For AMD, this move comes right after the drastic shift announced by AMD's new CEO Rory Read and new CTO Mark Papermaster to turn AMD into an SoC company.  I attended that same analyst day and came away from the event feeling upbeat about the direction of the company and the individuals at the helm, Demers being one of them.  The loss of Eric's talents will definitely be missed though with the rest of the team intact I don't think we'll see any immediate negative impacts from his departure.  Longer term though, we'll just have to see.  

The AMD rep I spoke with reiterated that this move had nothing to do with the newly hired executives and wasn't caused by any kind of internal disagreements.  Also, Demers did not express any kind of dissatisfaction with the direction of the company from a technological standpoint either.  While that is good to hear, you just don't leave a company after 12+ years without some reasons even if that reason is a better opportunity somewhere else.

Update on 2/14/2012 @ 11:53pm EST: According to this update from TheVerge.com, Demers may in fact end up at Qualcomm, the largest SoC vendor on the planet.  

We're hearing rumors that Demers will actually show up for work at Qualcomm, an interesting choice indeed: the company purchased AMD's mobile graphics division and Imageon media processor back in 2009. You now know it as Qualcomm Adreno, and it's the graphics solution in all Snapdragon-powered tablets and phones.

 

February 14, 2012 | 02:50 PM - Posted by Krusher33

More money to be made somewhere else is my theory.

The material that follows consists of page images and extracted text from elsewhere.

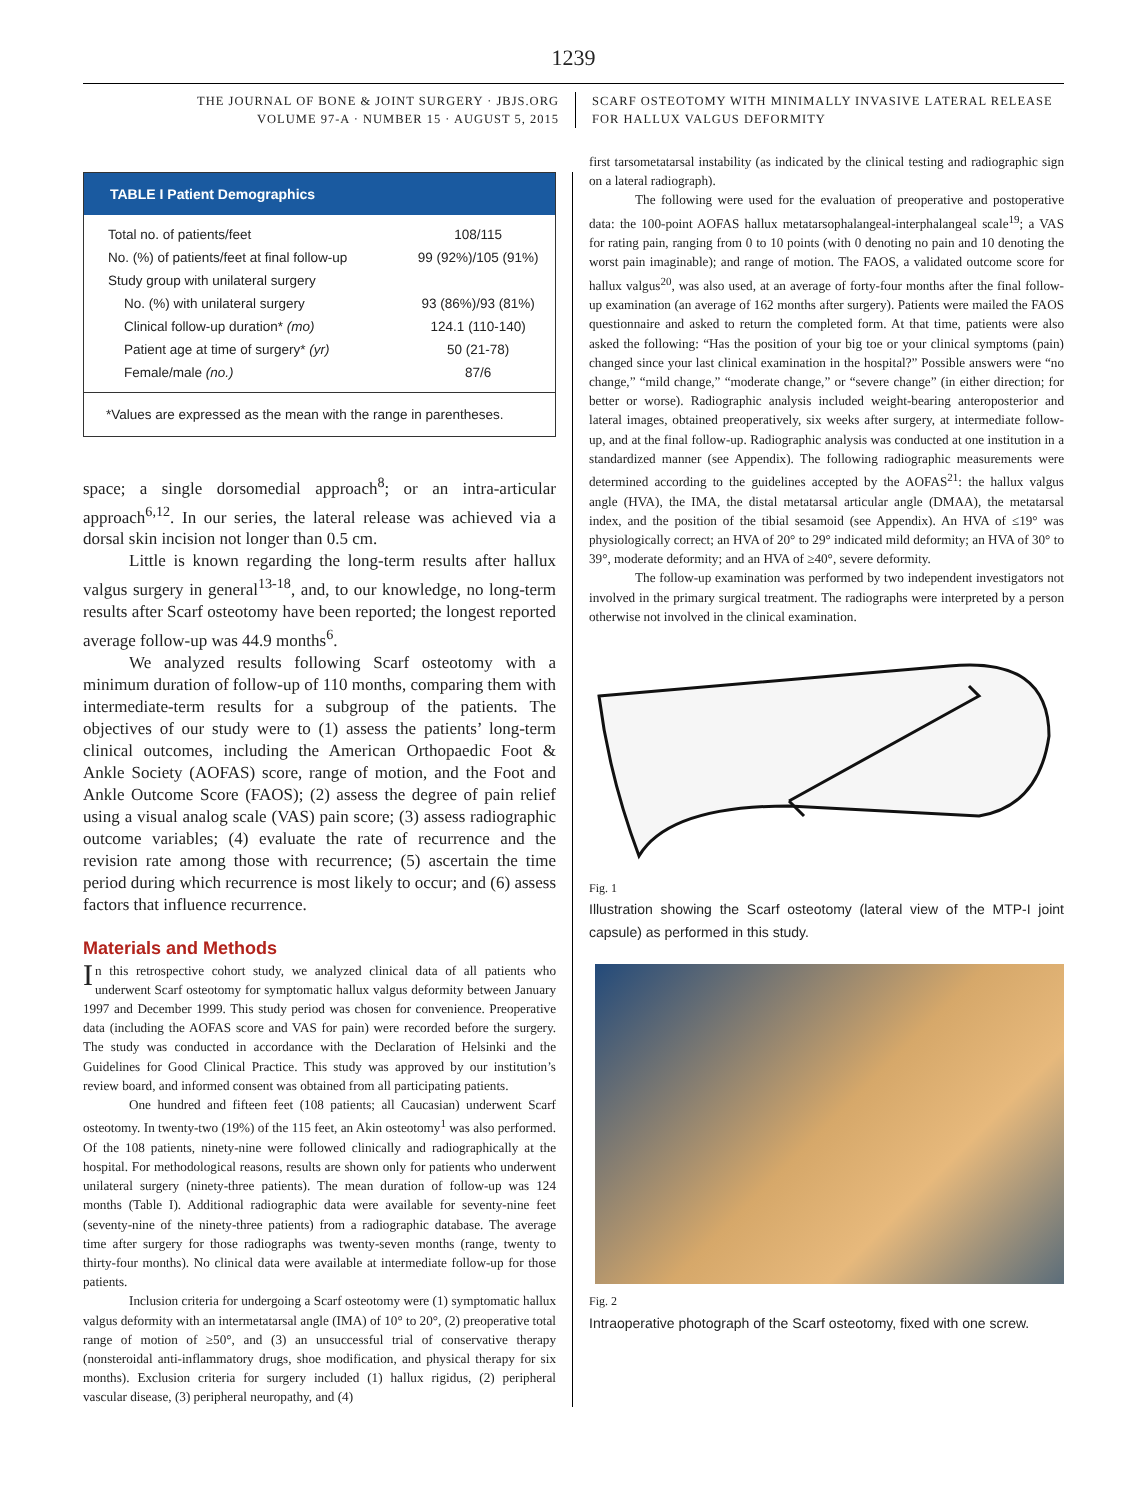1239
THE JOURNAL OF BONE & JOINT SURGERY · JBJS.ORG
VOLUME 97-A · NUMBER 15 · AUGUST 5, 2015
SCARF OSTEOTOMY WITH MINIMALLY INVASIVE LATERAL RELEASE
FOR HALLUX VALGUS DEFORMITY
| TABLE I Patient Demographics | |
| --- | --- |
| Total no. of patients/feet | 108/115 |
| No. (%) of patients/feet at final follow-up | 99 (92%)/105 (91%) |
| Study group with unilateral surgery | |
| No. (%) with unilateral surgery | 93 (86%)/93 (81%) |
| Clinical follow-up duration* (mo) | 124.1 (110-140) |
| Patient age at time of surgery* (yr) | 50 (21-78) |
| Female/male (no.) | 87/6 |
| *Values are expressed as the mean with the range in parentheses. | |
space; a single dorsomedial approach<sup>8</sup>; or an intra-articular approach<sup>6,12</sup>. In our series, the lateral release was achieved via a dorsal skin incision not longer than 0.5 cm.
Little is known regarding the long-term results after hallux valgus surgery in general<sup>13-18</sup>, and, to our knowledge, no long-term results after Scarf osteotomy have been reported; the longest reported average follow-up was 44.9 months<sup>6</sup>.
We analyzed results following Scarf osteotomy with a minimum duration of follow-up of 110 months, comparing them with intermediate-term results for a subgroup of the patients. The objectives of our study were to (1) assess the patients’ long-term clinical outcomes, including the American Orthopaedic Foot & Ankle Society (AOFAS) score, range of motion, and the Foot and Ankle Outcome Score (FAOS); (2) assess the degree of pain relief using a visual analog scale (VAS) pain score; (3) assess radiographic outcome variables; (4) evaluate the rate of recurrence and the revision rate among those with recurrence; (5) ascertain the time period during which recurrence is most likely to occur; and (6) assess factors that influence recurrence.
Materials and Methods
In this retrospective cohort study, we analyzed clinical data of all patients who underwent Scarf osteotomy for symptomatic hallux valgus deformity between January 1997 and December 1999. This study period was chosen for convenience. Preoperative data (including the AOFAS score and VAS for pain) were recorded before the surgery. The study was conducted in accordance with the Declaration of Helsinki and the Guidelines for Good Clinical Practice. This study was approved by our institution’s review board, and informed consent was obtained from all participating patients.
One hundred and fifteen feet (108 patients; all Caucasian) underwent Scarf osteotomy. In twenty-two (19%) of the 115 feet, an Akin osteotomy<sup>1</sup> was also performed. Of the 108 patients, ninety-nine were followed clinically and radiographically at the hospital. For methodological reasons, results are shown only for patients who underwent unilateral surgery (ninety-three patients). The mean duration of follow-up was 124 months (Table I). Additional radiographic data were available for seventy-nine feet (seventy-nine of the ninety-three patients) from a radiographic database. The average time after surgery for those radiographs was twenty-seven months (range, twenty to thirty-four months). No clinical data were available at intermediate follow-up for those patients.
Inclusion criteria for undergoing a Scarf osteotomy were (1) symptomatic hallux valgus deformity with an intermetatarsal angle (IMA) of 10° to 20°, (2) preoperative total range of motion of ≥50°, and (3) an unsuccessful trial of conservative therapy (nonsteroidal anti-inflammatory drugs, shoe modification, and physical therapy for six months). Exclusion criteria for surgery included (1) hallux rigidus, (2) peripheral vascular disease, (3) peripheral neuropathy, and (4)
first tarsometatarsal instability (as indicated by the clinical testing and radiographic sign on a lateral radiograph).
The following were used for the evaluation of preoperative and postoperative data: the 100-point AOFAS hallux metatarsophalangeal-interphalangeal scale<sup>19</sup>; a VAS for rating pain, ranging from 0 to 10 points (with 0 denoting no pain and 10 denoting the worst pain imaginable); and range of motion. The FAOS, a validated outcome score for hallux valgus<sup>20</sup>, was also used, at an average of forty-four months after the final follow-up examination (an average of 162 months after surgery). Patients were mailed the FAOS questionnaire and asked to return the completed form. At that time, patients were also asked the following: “Has the position of your big toe or your clinical symptoms (pain) changed since your last clinical examination in the hospital?” Possible answers were “no change,” “mild change,” “moderate change,” or “severe change” (in either direction; for better or worse). Radiographic analysis included weight-bearing anteroposterior and lateral images, obtained preoperatively, six weeks after surgery, at intermediate follow-up, and at the final follow-up. Radiographic analysis was conducted at one institution in a standardized manner (see Appendix). The following radiographic measurements were determined according to the guidelines accepted by the AOFAS<sup>21</sup>: the hallux valgus angle (HVA), the IMA, the distal metatarsal articular angle (DMAA), the metatarsal index, and the position of the tibial sesamoid (see Appendix). An HVA of ≤19° was physiologically correct; an HVA of 20° to 29° indicated mild deformity; an HVA of 30° to 39°, moderate deformity; and an HVA of ≥40°, severe deformity.
The follow-up examination was performed by two independent investigators not involved in the primary surgical treatment. The radiographs were interpreted by a person otherwise not involved in the clinical examination.
Fig. 1
Illustration showing the Scarf osteotomy (lateral view of the MTP-I joint capsule) as performed in this study.
Fig. 2
Intraoperative photograph of the Scarf osteotomy, fixed with one screw.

February 14, 2012 | 03:40 PM - Posted by Finedaible

I guess he figured he'd jump out of the boat before it completely sank; I can't blame him. The economy has been making things difficult for AMD/ATI. They have been cutting workers too. I also wouldn't be surprised if AMD has been losing customers lately because they promise time after time again that upcoming products will "seriously compete” with Intel or NVidia, and when the product finally comes out, it doesn't even beat the benchmarks of older products. If you ask me, these claims look like a desperate attempt to keep their customers buying their products.